Elezioni 2011: lo sconfitto e il vincitore
di Antonio Brunetto
E quando meno te l’aspetti, il corpo elettorale decide di mandare in onda il tanto atteso film, la cui proiezione era stata annunciata molte volte, non trovando però mai collocazione nel palinsesto.
Il dato politico emergente dalle elezioni di medio termine appena celebrate è di lapalissiana evidenza: il sistema di potere berlusconiano, assieme al suo appeal, si è sgretolato, e senza preavviso. Si, perché il quadro politico consegnatoci dalle urne, non aveva trovato alcun pronostico in qualsivoglia analista politico. Hai voglia a dire che la manifestazione del 13 Febbraio delle donne (la cui valenza politica era pressoché nulla, strumentalizzata da chi del gentil sesso ne fa un uso ancor peggiore, se possibile, di chi si voleva contestare, e svilita dalla presenza di molte stesse donne la cui principale virtù, per così dire, non è certo nè la sobrietà, né il rispetto per il proprio corpo), o la manifestazione del 12 Marzo in difesa della Costituzione e della Scuola pubblica (questa sì, splendida), costituivano un segnale premonitore. Nient’affatto. Le dimensioni della sconfitta hanno sorpreso anche i commentatori più preparati ed avveduti.

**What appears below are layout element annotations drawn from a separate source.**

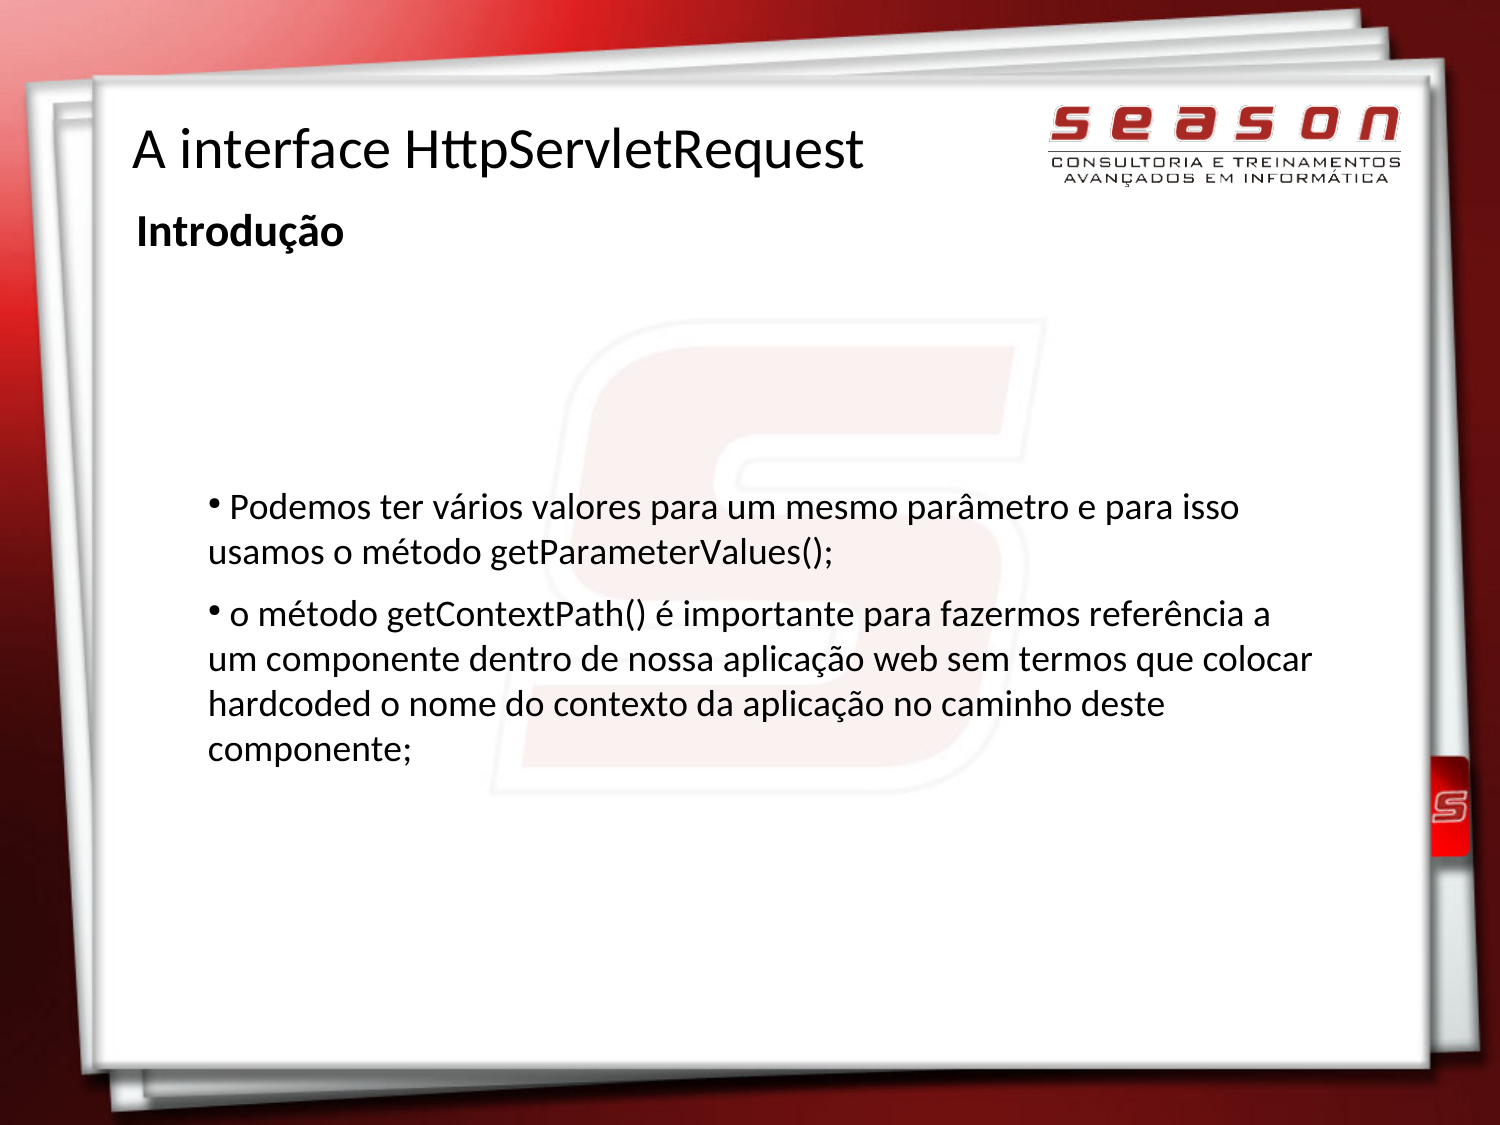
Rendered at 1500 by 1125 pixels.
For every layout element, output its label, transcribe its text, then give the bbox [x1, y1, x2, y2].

picture [0, 0, 1500, 1125]
text_box Introdução [119, 200, 1240, 256]
text_box Podemos ter vários valores para um mesmo parâmetro e para isso usamos o método getParameterValues(); o método getContextPath() é importante para fazermos referência a um componente dentro de nossa aplicação web sem termos que colocar hardcoded o nome do contexto da aplicação no caminho deste componente; [207, 357, 1328, 894]
title A interface HttpServletRequest [118, 33, 1394, 257]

La disfatta di Berlusconi è totale ed inappellabile. Non va dimenticato che l’uomo è imprevedibile ed ha già affrontato altre batoste. Memorabile quella rimediata alle Regionali del 2005, quando finì 14 a 2 per il centro-sinistra, ma poi, qualche anno dopo, è rientrato nei cuori degli elettori. Ma questa sconfitta è diversa, porta con sé un vento che non si può non avvertire, tanto forte è. È come se la gente non lo sopportasse più, come se la gente si fosse stancata di quest’anziano leader che fa dei suoi problemi un affare di stato, e, parallelamente, dei reali dilemmi sociali che interessano tutti un fastidioso lamento patito da incapaci e disturbatori, da liquidare con battute e populistiche ricette.

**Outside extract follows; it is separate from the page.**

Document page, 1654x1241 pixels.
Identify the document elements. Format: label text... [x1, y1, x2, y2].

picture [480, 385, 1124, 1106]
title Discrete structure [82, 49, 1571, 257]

Berlusconi deve dimettersi. È il paese intero che glielo ha chiesto. Da Milano a Cagliari, da Napoli a Trieste. È stato lui stesso a fare di queste elezioni un test per il suo governo, a caricarle di significato politico nazionale. Addirittura ha indetto un referendum su di lui. Ne è venuto fuori un clamoroso kappaò. Come consigliere comunale ha raccolto meno della metà delle preferenze avuti 5 anni fa. La sua candidata a sindaco ha incredibilmente mancato il bersaglio, perdendo, ed oltretutto in modo pessimo. Il premier deve fare un passo indietro, considerato anche la centrale importanza città meneghina, capitale morale del paese, e cuore del blocco sociale del berlusconismo.
Milano è la sua città natale, ma il premier ha sempre dichiarato l’amore per un’altra città che ora gli ha voltato le spalle: Napoli. Qui, la sconfitta assume dimensioni catastrofiche. Il candidato (debole) del centro-destra è stato di fatto umiliato da Luigi De Magistris, bravissimo a destreggiarsi in questa nuova avventura.

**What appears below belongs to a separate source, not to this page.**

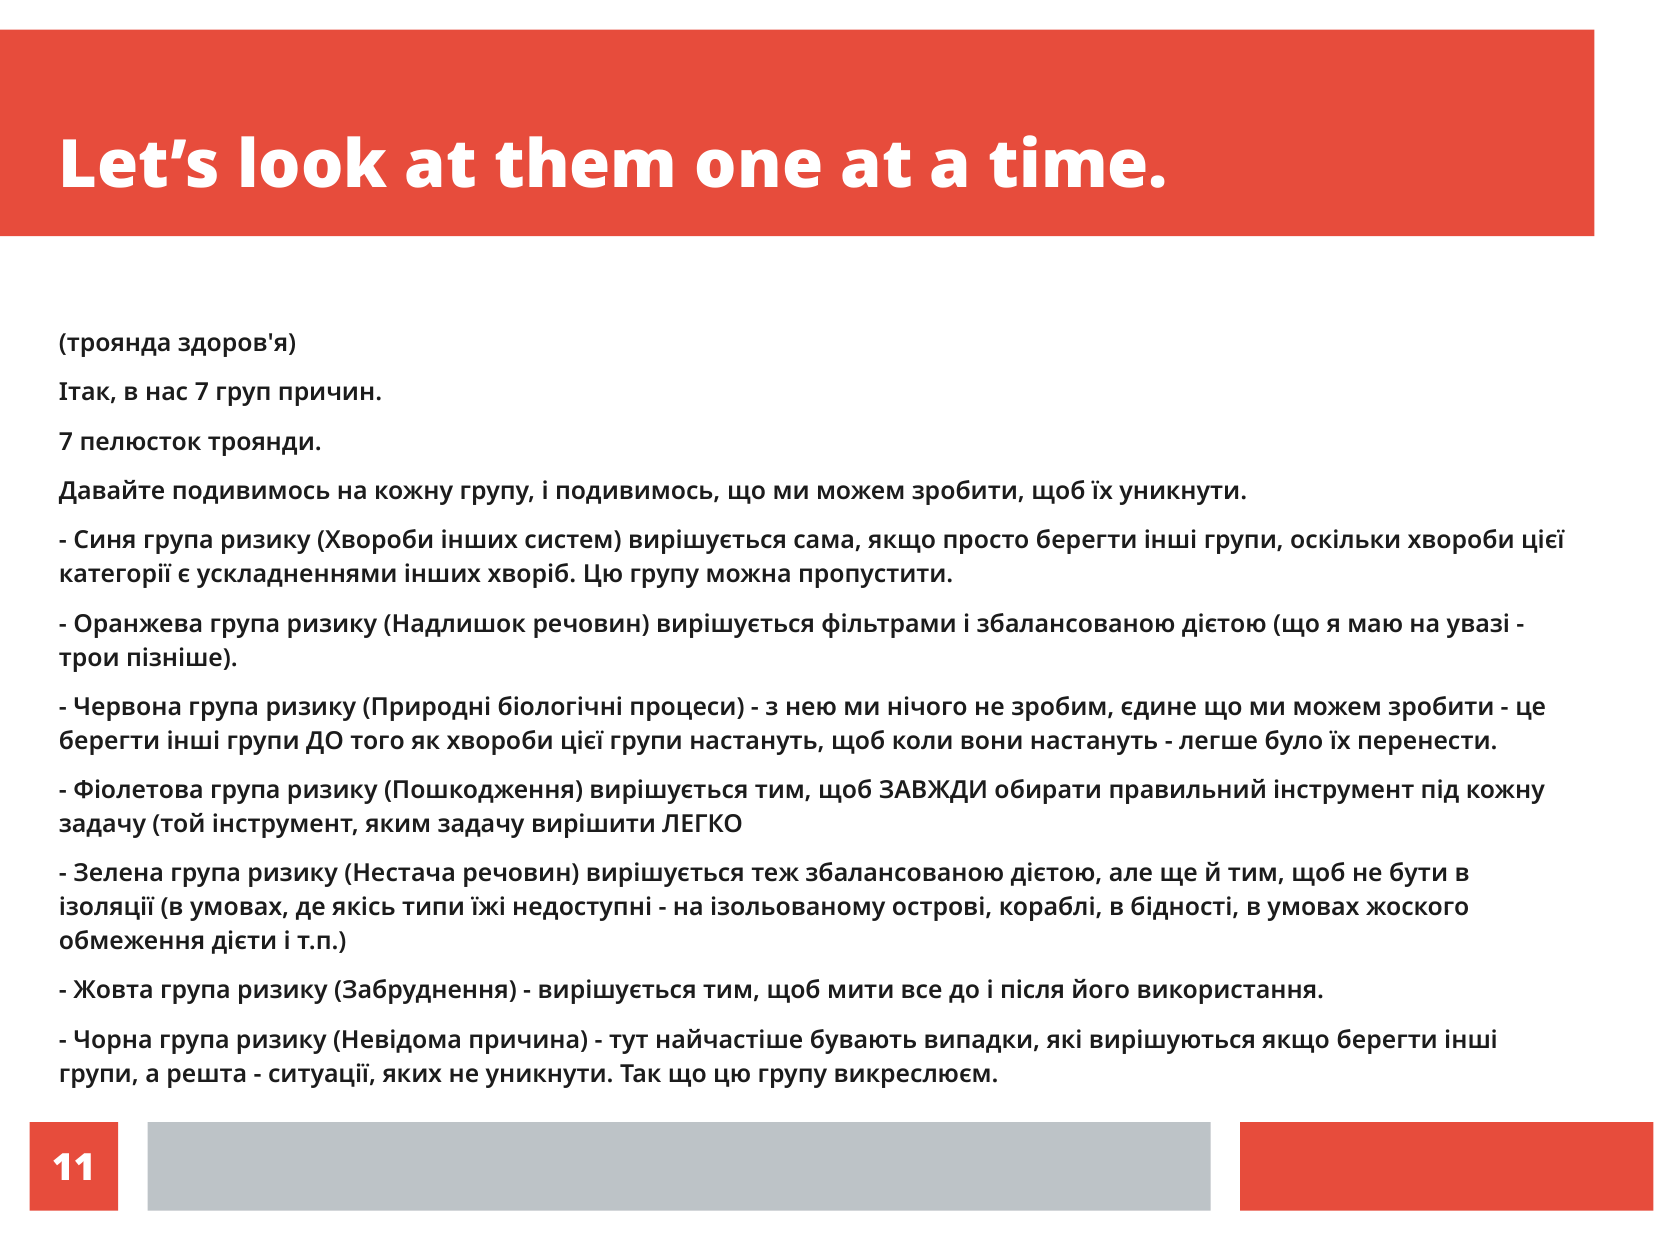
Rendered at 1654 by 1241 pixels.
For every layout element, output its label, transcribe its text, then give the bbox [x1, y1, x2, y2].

list (троянда здоров'я) Ітак, в нас 7 груп причин. 7 пелюсток троянди. Давайте подивимось на кожну групу, і подивимось, що ми можем зробити, щоб їх уникнути. - Синя група ризику (Хвороби інших систем) вирішується сама, якщо просто берегти інші групи, оскільки хвороби цієї категорії є ускладненнями інших хворіб. Цю групу можна пропустити. - Оранжева група ризику (Надлишок речовин) вирішується фільтрами і збалансованою дієтою (що я маю на увазі - трои пізніше). - Червона група ризику (Природні біологічні процеси) - з нею ми нічого не зробим, єдине що ми можем зробити - це берегти інші групи ДО того як хвороби цієї групи настануть, щоб коли вони настануть - легше було їх перенести. - Фіолетова група ризику (Пошкодження) вирішується тим, щоб ЗАВЖДИ обирати правильний інструмент під кожну задачу (той інструмент, яким задачу вирішити ЛЕГКО - Зелена група ризику (Нестача речовин) вирішується теж збалансованою дієтою, але ще й тим, щоб не бути в ізоляції (в умовах, де якісь типи їжі недоступні - на ізольованому острові, кораблі, в бідності, в умовах жоского обмеження дієти і т.п.) - Жовта група ризику (Забруднення) - вирішується тим, щоб мити все до і після його використання. - Чорна група ризику (Невідома причина) - тут найчастіше бувають випадки, які вирішуються якщо берегти інші групи, а решта - ситуації, яких не уникнути. Так що цю групу викреслюєм. [59, 324, 1565, 1093]
title Let’s look at them one at a time. [59, 59, 1595, 207]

Il responso elettorale è il peggiore possibile per Berlusconi. Non può sottacersi come ad aggravare la sua debacle, e renderla bruciante, vi sia la carta d’identità dei neo-sindaci. Letizia Moratti non ha consegnato Palazzo Marino ad un moderato del PD, ad un alto-borghese legato ai poteri forti. Berlusconi avrà come sindaco un uomo iscritto a “Rifondazione Comunista”(sic!). E nella città partenopea, a sfilare in Piazza del Plebiscito con la fascia tricolore non sarà un “Berlusconi di sinistra”, non sarà , cioè, un uomo alla Calearo, incidentalmente candidato col centro-sinistra, ma, udite udite, un ex P.M. !!! Oltre il danno, la beffa!
Anche alla luce della fiducia che la gente ha riposto, convintamente, in un uomo di sinistra, e, trionfalmente, in un ex magistrato, il premier deve lasciare Palazzo Chigi. Un briciolo di dignità politica, solo questo occorre.
Ma chi è il vincitore?
Non il PD, incapace di esprimere sul territorio personalità convincenti, ridotto ad appoggiare i candidati ora della sinistra radicale, ora dell’ala giustizialista della coalizione.
Non il terzo polo, che nonostante le dichiarazioni dei suoi leader, sedicenti “decisivi”, non rappresenta per i cittadini una interessante proposta politica.
Il vincitore ha un nome ed un cognome: Nichi Vendola. Il governatore pugliese ha confermato il suo fiuto, il suo saper bene interpretare i sentimenti del popolo, ha ribadito il suo acume politico, ha palesato la sua “cifra”.
Giuliano Pisapia è Sindaco di Milano per una sua intuizione.
A Cagliari l’azione politica svolta è identica a quella effettuata nel Capoluogo lombardo: l’ex Presidente della Commissione Antimafia si fionda in loco, annusa il clima, legge la realtà per quella che è (attitudine sconosciuta agli uomini del PD), individua la personalità adeguata, elabora una strategia appropriata e vincente: a questo punto sfida alle primarie il candidato PD, lo batte, e infine trionfa sull’avversario di centro-destra alle Elezioni. C’è voluto il coraggio del Governatore pugliese per interrompere il dominio del centro-destra, che amministrava la città da ben 17 anni. Con la sua temerarietà, Vendola ha puntato tutto su un ragazzo classe 1976 (!), Massimo Zedda, oggi primo Sindaco rosso nella storia di Cagliari.
Anche nel successo di Napoli non è estranea l’opera politica del “leader con l’orecchino”. Non è un mistero di come costui abbia espresso sostegno formale al candidato PD, ma come, in realtà, il suo cuore ed i suoi voti (soprattutto) siano stati indirizzati a Luigi De Magistris.
Per uno che di mestiere fa il Presidente della Regione Puglia, andar a “pescare” ( e che prelibatezze!) a Milano anzitutto, nel Capoluogo sardo poi, ed in altre minori realtà locali infine, vuol dire vincere una partita difficile fuori casa. In definitiva vuol dire affermare la propria leadership in potenza sull’intero territorio nazionale.